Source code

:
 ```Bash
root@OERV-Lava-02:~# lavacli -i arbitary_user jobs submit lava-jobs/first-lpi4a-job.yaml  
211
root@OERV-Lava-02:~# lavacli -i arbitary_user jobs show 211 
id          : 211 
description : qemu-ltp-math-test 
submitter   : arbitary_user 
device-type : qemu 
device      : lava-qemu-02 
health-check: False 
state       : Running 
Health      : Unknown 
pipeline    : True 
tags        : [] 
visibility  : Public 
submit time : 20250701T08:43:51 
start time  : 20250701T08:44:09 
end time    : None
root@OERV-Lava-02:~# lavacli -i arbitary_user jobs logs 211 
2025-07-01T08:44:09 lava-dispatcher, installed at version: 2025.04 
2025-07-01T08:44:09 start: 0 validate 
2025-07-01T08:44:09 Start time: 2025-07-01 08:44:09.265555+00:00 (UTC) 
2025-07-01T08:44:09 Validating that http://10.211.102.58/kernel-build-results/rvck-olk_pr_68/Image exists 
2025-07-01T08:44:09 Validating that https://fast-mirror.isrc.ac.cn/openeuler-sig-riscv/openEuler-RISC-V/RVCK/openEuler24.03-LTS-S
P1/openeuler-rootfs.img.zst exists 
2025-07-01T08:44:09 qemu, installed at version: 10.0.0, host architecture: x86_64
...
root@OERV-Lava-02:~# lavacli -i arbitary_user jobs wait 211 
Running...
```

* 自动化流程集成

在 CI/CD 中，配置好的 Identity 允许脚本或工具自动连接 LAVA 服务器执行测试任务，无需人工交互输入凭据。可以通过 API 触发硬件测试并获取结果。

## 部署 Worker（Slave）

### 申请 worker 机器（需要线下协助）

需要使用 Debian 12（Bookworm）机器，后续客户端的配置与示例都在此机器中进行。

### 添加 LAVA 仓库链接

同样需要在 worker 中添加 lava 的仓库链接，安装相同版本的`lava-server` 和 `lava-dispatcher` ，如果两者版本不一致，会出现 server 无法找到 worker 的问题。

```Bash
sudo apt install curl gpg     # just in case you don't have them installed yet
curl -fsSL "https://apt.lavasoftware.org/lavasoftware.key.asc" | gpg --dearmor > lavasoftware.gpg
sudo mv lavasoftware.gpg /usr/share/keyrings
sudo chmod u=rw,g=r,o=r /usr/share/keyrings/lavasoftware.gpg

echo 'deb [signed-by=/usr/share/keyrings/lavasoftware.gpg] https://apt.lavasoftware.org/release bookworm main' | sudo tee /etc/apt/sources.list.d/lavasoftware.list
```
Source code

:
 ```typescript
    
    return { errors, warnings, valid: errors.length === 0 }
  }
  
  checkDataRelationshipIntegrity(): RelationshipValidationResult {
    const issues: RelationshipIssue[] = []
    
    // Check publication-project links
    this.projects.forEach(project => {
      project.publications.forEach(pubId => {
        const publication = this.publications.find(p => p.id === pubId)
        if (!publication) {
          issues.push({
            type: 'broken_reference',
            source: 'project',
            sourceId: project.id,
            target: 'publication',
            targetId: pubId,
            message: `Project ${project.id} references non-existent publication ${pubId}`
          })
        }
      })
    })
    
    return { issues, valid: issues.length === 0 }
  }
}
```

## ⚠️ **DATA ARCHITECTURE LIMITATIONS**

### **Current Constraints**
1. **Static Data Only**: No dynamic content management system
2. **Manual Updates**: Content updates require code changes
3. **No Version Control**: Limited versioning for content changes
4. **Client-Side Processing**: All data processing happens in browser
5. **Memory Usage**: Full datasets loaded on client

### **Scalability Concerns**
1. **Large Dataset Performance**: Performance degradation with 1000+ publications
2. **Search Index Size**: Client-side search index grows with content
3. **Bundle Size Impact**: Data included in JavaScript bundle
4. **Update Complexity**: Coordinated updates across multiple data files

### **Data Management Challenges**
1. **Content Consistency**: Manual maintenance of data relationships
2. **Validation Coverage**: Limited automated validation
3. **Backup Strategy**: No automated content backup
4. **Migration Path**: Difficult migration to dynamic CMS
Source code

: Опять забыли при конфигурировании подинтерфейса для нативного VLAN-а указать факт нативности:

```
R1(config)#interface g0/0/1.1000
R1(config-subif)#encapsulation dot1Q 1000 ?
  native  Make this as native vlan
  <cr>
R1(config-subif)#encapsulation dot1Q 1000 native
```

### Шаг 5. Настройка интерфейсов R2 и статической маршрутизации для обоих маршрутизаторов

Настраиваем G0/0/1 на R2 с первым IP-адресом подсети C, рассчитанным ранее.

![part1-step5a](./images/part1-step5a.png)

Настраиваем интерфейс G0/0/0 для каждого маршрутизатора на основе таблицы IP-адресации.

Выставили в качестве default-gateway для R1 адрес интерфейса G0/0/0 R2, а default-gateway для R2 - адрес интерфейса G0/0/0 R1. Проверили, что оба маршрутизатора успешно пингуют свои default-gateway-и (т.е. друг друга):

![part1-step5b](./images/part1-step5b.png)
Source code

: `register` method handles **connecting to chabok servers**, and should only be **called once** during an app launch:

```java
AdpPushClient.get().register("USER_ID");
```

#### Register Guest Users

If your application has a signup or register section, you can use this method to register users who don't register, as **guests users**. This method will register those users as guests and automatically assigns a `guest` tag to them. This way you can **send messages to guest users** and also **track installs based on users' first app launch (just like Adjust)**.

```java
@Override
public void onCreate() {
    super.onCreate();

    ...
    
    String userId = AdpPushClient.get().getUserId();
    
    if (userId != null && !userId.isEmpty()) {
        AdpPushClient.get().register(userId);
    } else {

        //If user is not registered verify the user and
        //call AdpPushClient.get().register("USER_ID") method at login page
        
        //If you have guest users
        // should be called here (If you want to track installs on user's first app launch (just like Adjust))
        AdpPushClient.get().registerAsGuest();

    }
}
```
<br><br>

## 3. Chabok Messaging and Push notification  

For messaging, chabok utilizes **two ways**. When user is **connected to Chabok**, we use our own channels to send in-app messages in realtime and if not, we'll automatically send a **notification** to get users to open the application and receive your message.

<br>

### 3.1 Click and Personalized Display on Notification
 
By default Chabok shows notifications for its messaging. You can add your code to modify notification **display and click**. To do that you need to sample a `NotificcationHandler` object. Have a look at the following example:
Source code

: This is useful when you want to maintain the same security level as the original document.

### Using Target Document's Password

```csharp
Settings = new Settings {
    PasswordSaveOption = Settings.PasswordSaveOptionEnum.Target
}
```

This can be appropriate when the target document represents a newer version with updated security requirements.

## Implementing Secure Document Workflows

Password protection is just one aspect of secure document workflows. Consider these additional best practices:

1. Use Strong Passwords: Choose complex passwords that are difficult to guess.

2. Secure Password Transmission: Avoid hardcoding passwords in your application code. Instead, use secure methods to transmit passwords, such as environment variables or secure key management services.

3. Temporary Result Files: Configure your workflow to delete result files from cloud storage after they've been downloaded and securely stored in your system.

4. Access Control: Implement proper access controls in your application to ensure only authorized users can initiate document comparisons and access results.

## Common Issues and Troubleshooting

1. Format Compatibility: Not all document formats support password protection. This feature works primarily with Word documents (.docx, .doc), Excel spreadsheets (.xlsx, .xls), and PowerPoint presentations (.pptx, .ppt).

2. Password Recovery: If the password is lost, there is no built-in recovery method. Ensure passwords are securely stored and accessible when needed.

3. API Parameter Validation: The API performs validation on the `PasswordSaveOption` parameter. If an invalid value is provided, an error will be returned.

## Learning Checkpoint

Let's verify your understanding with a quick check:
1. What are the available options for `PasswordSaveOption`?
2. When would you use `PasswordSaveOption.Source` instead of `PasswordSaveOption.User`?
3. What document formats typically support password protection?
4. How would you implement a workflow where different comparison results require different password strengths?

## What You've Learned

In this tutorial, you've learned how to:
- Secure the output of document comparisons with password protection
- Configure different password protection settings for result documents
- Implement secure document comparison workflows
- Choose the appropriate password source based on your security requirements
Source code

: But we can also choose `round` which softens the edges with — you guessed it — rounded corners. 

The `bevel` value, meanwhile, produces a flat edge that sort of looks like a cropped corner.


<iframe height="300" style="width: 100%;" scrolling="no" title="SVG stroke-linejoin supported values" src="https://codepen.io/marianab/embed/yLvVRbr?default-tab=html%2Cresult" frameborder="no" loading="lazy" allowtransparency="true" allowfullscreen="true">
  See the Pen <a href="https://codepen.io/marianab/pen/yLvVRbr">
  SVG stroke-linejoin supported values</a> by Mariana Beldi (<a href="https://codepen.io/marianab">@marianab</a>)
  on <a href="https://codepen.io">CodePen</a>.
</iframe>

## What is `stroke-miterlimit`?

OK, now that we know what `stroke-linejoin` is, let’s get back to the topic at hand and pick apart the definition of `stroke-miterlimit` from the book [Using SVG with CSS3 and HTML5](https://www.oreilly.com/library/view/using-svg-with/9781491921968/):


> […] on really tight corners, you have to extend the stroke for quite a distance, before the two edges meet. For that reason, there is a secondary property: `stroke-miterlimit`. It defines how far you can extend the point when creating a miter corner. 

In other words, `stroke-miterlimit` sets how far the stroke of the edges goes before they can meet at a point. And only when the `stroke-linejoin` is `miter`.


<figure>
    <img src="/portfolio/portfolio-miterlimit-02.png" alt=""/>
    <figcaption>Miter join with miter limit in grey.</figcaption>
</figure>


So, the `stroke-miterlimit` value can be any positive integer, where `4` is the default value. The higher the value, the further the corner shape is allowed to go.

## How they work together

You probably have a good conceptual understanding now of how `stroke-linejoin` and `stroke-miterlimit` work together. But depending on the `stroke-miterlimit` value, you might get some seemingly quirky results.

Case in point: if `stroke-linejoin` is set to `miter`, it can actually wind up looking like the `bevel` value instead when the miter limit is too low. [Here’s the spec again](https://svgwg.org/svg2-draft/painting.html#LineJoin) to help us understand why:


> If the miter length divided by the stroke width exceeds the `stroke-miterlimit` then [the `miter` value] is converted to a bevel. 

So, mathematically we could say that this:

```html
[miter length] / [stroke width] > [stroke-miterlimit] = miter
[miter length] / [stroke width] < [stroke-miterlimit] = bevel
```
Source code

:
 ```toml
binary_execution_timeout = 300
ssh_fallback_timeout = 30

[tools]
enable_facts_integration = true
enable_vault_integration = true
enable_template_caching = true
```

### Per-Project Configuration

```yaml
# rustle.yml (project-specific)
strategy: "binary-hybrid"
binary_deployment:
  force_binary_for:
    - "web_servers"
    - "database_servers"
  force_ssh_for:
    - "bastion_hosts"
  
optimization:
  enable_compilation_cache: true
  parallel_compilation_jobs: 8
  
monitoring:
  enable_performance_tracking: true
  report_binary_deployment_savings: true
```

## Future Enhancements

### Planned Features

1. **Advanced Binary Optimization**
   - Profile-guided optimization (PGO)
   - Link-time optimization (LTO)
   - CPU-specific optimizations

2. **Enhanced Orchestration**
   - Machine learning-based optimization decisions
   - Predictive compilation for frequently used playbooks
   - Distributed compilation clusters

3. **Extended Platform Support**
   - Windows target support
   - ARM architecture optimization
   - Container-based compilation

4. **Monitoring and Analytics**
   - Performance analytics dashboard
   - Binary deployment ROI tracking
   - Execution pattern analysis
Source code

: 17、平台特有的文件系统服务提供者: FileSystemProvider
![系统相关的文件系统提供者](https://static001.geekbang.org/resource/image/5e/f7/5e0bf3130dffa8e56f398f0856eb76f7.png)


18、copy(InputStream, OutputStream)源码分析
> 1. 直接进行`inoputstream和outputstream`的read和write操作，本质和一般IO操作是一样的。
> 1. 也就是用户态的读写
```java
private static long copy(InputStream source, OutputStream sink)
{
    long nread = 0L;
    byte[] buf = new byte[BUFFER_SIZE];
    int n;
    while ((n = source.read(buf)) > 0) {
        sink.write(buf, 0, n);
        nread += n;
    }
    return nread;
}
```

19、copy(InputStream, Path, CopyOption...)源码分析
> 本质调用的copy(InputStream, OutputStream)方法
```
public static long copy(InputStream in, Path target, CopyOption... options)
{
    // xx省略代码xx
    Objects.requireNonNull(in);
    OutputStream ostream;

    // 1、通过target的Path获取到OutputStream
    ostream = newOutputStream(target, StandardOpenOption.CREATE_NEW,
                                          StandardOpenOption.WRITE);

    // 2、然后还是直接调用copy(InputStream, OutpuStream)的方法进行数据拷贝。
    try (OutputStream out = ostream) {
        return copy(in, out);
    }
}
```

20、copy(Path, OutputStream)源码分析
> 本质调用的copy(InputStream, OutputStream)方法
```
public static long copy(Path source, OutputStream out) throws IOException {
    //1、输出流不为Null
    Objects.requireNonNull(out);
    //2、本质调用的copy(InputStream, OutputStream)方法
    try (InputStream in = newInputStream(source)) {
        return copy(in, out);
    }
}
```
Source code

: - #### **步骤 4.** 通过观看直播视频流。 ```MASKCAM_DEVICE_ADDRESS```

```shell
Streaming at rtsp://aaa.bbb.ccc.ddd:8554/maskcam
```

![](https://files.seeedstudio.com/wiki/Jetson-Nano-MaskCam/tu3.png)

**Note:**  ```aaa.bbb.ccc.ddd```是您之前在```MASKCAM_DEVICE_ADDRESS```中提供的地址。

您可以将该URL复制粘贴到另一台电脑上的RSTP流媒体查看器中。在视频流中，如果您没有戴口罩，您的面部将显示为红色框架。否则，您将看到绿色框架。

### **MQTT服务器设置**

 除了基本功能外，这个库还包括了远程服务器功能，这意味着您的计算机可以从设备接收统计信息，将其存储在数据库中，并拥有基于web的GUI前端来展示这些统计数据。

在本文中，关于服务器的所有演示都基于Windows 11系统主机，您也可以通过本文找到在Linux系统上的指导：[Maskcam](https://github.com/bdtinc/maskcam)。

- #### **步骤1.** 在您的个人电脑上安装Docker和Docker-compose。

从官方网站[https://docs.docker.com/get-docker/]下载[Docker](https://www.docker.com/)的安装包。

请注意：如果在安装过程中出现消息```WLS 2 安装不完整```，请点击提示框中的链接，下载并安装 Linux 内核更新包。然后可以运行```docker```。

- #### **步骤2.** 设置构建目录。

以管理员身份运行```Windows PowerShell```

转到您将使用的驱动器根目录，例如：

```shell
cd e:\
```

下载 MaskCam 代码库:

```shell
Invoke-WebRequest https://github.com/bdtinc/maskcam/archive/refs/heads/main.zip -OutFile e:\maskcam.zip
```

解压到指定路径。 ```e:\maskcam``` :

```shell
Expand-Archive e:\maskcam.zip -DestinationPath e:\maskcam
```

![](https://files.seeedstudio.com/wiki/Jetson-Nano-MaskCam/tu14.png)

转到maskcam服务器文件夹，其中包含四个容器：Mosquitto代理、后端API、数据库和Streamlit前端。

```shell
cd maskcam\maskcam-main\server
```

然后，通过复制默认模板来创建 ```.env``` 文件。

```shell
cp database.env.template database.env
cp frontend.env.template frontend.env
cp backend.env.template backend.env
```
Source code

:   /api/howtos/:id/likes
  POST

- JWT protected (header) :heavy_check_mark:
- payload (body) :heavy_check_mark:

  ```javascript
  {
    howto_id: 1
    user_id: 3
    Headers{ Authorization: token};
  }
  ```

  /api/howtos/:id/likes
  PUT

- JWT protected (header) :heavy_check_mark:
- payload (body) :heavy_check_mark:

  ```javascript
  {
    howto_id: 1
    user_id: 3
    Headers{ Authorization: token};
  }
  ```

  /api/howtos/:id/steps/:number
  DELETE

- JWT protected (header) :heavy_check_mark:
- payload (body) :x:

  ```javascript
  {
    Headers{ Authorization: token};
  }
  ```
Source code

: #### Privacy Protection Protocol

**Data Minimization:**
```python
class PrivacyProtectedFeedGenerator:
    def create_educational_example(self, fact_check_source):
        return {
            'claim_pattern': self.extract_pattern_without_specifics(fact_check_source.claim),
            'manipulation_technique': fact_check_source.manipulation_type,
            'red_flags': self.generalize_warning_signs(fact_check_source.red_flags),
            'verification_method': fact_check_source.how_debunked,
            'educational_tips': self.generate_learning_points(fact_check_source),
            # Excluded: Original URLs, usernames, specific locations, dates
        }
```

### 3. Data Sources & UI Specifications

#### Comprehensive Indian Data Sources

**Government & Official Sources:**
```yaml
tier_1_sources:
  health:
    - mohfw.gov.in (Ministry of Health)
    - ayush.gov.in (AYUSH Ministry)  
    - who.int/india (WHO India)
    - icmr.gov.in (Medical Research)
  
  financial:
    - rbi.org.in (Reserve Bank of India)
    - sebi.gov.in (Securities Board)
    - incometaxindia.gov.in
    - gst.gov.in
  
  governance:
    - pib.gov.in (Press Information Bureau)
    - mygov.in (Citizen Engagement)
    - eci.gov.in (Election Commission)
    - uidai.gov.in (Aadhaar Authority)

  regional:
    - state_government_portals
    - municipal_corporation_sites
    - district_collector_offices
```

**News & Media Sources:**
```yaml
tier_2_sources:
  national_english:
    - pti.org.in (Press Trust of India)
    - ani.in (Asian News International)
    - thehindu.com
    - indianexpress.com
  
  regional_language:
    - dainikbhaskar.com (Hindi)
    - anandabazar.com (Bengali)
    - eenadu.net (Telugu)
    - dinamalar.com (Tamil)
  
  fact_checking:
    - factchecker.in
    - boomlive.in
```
+++
To do: Show all lines in the records above that hold "InputStream".

Response to this exercise:
18、copy(InputStream, OutputStream)源码分析
private static long copy(InputStream source, OutputStream sink)
19、copy(InputStream, Path, CopyOption...)源码分析
> 本质调用的copy(InputStream, OutputStream)方法
public static long copy(InputStream in, Path target, CopyOption... options)
    // 2、然后还是直接调用copy(InputStream, OutpuStream)的方法进行数据拷贝。
> 本质调用的copy(InputStream, OutputStream)方法
    //2、本质调用的copy(InputStream, OutputStream)方法
    try (InputStream in = newInputStream(source)) {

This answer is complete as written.